Масахико Симада: Я хочу задать вопрос, но сначала сделаю небольшое отступление, чтобы прояснить свою позицию. Некоторое время назад появилась возможность выпустить мою книгу в Италии. Но когда перевод был закончен и книга вот-вот должна была появится, издательство, занимающееся ее публикацией, приобрел Берлускони, известный сторонник идей глобализации, и на моей книге поставили крест. Я навел справки, имеет ли Берлускони к этому непосредственное отношение, и выяснилось, что приобретя «Einaudi» (так называлось издательство) он уволил весь отдел, занимавшийся так называемой элитарной литературой. А так как люди, ответственные за выход моей книги, работали именно там, то и планам ее издания пришел конец.
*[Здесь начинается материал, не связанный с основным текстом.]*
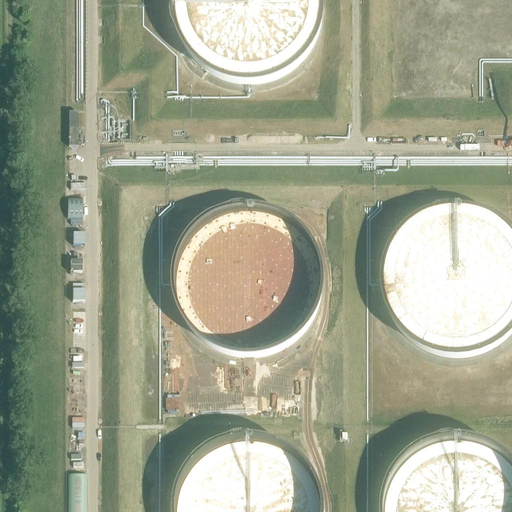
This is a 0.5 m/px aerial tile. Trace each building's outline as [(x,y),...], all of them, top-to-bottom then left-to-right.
[(300,63),(317,43),(326,19),(326,0),(175,0),(175,4),(179,28),(190,49),(207,66),(229,77),(252,80),(278,76),(300,63)] [(78,114),(68,114),(68,148),(78,148),(78,114)] [(82,221),(82,198),(67,198),(67,221),(82,221)] [(508,339),(511,335),(511,220),(491,207),(465,200),(439,202),(416,212),(397,229),(385,251),(380,275),(383,300),(394,323),(411,341),(434,353),(458,357),(485,352),(508,339)] [(301,338),(318,318),(327,293),(328,267),(320,243),(304,222),(282,207),(257,201),(231,203),(208,213),(189,230),(177,252),(173,276),(176,301),(187,323),(205,341),(227,352),(252,356),(278,351),(301,338)] [(84,235),(73,235),(73,247),(84,247),(84,235)] [(328,511),(328,494),(320,470),(303,450),(281,436),(256,431),(230,434),(208,445),(191,462),(180,484),(176,508),(176,511),(328,511)] [(511,511),(511,454),(490,440),(465,434),(439,436),(417,446),(399,463),(387,484),(383,508),(383,511),(511,511)] [(86,511),(86,476),(67,476),(67,511),(86,511)]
Эта история так меня поразила, что я все время думал, как же мне поступить. Как раз в это время в Женеве должен был проходить саммит большой восьмерки, и одна женевская газета попросила писателей из стран-участниц саммита написать для нее какой-нибудь материал. Поскольку мне тоже была заказана статья, я, воспользовавшись случаем, изо всех сил обрушился на Берлускони и постарался ославить этого приверженца глобализации на всю Европу.
Подобными поступками я, похоже, рискую навлечь на себя гнев Сергея Гандлевского. Но мне все равно кажется, что писатели находятся не среди последователей идей мировой экономики и глобализации, а скорее в лагере их противников. Если провести параллель между литературой и борьбой Америки с террористами — борьбой, в которой, впрочем, обе стороны придерживаются равно фундаменталистских взглядов — то писатели, старающиеся обратить слова не в доллары, а в оружие, вроде «Стингеров» или смертоносных бактерий, действуют скорее как террористы.